The Use of Orthogonal Functions to Characterize Probability Distributions

 

A seldom used technique, but one which can be computationally quite efficient, uses orthogonal functions to parameterize a model of an empirical probability distribution.

 

Simply stated, the probability distribution is represented as a sum of polynomials (or other simply calculated functions) orthogonal with respect to a particular weight related to the expected distribution.  The advantage is that, since observed events’ probability distributions are precisely delta distributions centered at the event’s value with weight 1/N, integration of the observed probability distribution (a sum of delta functions) with the corresponding polynomial to calculate the corresponding coefficient consists of a simple weighted sum over the observations.

 

Why is this used so infrequently?

 

For several reasons.

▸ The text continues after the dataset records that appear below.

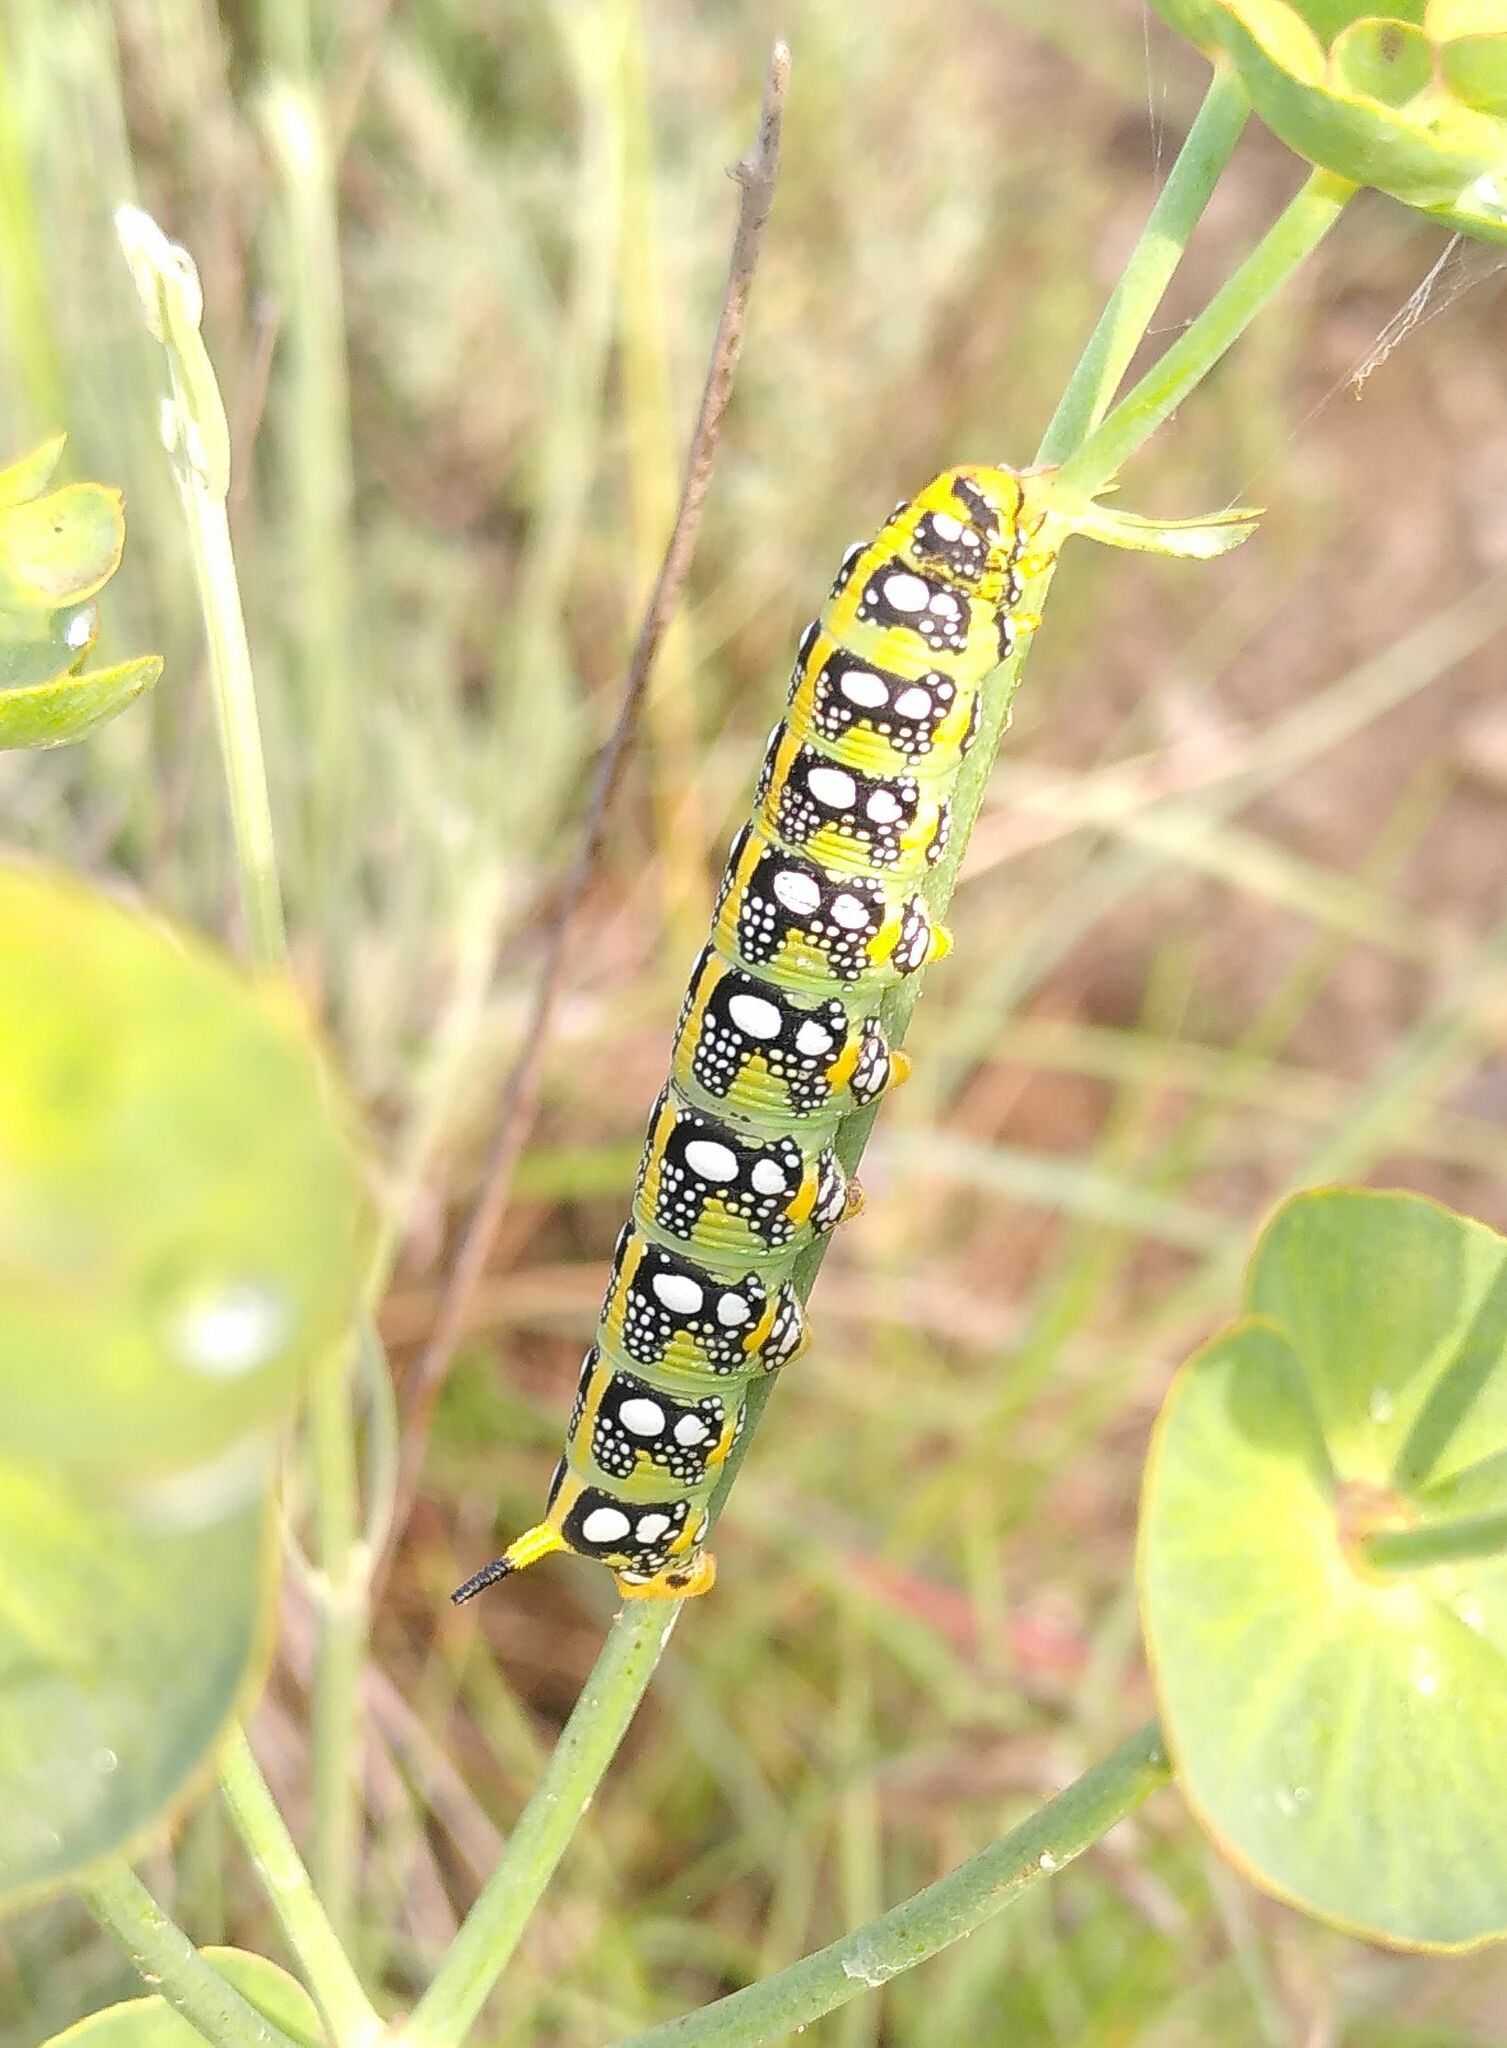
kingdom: Animalia
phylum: Arthropoda
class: Insecta
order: Lepidoptera
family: Sphingidae
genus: Hyles
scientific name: Hyles euphorbiae
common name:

One obvious reason is that the probability distribution represented this way is not guaranteed to be “physical.” That is, the estimated probability distribution may have portions greater than unity or less than zero.  Another issue is the appropriate selection of the weighting function, which, ideally, is very close to the actual probability distribution, so the lowest order polynomial (or function), which is usually chosen to be constant and unity, is nearly one.

 

From one point of view, these objections can be considered advantages. If the estimated probability function is significantly non-physical, or if much of the distribution’s “energy” is in higher order terms, then this implies that the underlying distribution model is probably flawed and needs to be reexamined.  On the other hand, if the real distribution is multimodal, the orthogonal function method may be a very efficient way of determining this.